Very early that evening they retired to bed, for a chill had fallen with sunset that made the thought of warm blankets welcome. It took some time to make everything snug and safe, for there were no locks on the doors arid they had to be secured by ropes. When Helen gathered from a chance remark of Matilda's that these precautions were rather needless as pirates usually captured the whole boat and carried it off, getting rid of the passengers in various ways, a distinct shiver went down her spine. She did not make any inquiries about what these ways were, thinking that where ignorance was bad enough, knowledge would be even worse. Her great comfort was that her friend had taken the trip many times and was still alive to be frightened.

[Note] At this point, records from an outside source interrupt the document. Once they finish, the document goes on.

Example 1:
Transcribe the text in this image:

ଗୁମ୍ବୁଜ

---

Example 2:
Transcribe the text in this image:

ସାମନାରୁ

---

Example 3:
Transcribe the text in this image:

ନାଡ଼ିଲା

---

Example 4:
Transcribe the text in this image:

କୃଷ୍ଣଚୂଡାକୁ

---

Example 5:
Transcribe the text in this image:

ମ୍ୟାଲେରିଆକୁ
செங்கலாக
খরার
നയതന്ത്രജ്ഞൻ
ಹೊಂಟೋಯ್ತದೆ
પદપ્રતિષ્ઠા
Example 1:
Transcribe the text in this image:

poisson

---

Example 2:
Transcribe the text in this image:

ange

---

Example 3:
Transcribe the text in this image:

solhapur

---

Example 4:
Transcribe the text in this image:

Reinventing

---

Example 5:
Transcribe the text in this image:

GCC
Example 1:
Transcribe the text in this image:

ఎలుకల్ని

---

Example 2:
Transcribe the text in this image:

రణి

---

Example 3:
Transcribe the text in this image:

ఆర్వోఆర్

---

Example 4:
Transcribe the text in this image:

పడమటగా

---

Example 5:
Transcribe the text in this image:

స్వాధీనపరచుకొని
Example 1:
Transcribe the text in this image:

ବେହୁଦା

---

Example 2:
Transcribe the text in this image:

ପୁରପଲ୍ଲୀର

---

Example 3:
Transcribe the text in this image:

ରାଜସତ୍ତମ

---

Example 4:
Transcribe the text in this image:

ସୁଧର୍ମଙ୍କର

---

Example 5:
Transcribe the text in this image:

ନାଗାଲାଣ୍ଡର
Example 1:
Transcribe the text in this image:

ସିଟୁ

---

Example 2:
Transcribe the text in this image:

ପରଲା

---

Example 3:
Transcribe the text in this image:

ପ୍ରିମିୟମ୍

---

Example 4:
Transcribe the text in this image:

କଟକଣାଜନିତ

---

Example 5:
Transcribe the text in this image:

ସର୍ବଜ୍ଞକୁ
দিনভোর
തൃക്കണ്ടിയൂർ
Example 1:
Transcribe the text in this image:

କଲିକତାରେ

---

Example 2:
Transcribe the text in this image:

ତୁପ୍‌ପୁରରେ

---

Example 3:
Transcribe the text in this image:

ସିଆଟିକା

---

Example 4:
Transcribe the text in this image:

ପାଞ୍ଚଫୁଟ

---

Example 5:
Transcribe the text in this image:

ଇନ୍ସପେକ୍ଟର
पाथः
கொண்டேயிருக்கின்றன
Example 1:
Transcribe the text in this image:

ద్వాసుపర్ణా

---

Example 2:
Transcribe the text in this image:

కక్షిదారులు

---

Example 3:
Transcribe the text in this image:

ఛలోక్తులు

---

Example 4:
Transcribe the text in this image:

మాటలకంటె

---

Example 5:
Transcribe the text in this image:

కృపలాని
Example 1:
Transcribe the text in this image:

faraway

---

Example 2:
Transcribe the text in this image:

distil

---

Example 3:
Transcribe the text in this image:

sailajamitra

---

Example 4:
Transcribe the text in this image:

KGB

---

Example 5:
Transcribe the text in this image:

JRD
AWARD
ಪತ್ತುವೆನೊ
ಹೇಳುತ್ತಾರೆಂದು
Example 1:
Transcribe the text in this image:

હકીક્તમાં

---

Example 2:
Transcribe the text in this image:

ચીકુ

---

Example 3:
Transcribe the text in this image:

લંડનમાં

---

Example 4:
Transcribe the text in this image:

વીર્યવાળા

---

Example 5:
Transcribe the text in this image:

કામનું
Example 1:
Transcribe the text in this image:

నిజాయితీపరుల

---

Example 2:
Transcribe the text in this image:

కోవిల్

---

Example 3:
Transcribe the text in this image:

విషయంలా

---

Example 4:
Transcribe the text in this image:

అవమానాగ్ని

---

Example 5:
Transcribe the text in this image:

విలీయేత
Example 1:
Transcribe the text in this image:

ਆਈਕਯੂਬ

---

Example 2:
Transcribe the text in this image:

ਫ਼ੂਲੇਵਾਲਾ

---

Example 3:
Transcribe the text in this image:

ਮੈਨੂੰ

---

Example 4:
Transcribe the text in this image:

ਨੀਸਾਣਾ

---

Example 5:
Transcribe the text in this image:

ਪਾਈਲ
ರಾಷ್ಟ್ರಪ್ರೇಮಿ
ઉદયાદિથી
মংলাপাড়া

All through the time of her preparations she was disturbed by the quarrelling of the boat people. The wife of one of the boatmen had a red hot temper and her voice was seldom still, but in the quiet of evening it seemed to echo and re-echo through the night. Miss Matilda was evidently used to this sort of lullaby and soon fell asleep. Not so Helen; she twisted and turned and put her hands up over her ears without much success until the voice stopped. She was just falling into her first sweet doze when she was startled awake by the sound of scratching on the door at her head. She raised herself and peered out into the darkness; that surely was the scrape of burglars' tools. She waited quietly at first, but the noise kept furtively on and she felt in a moment that she must scream.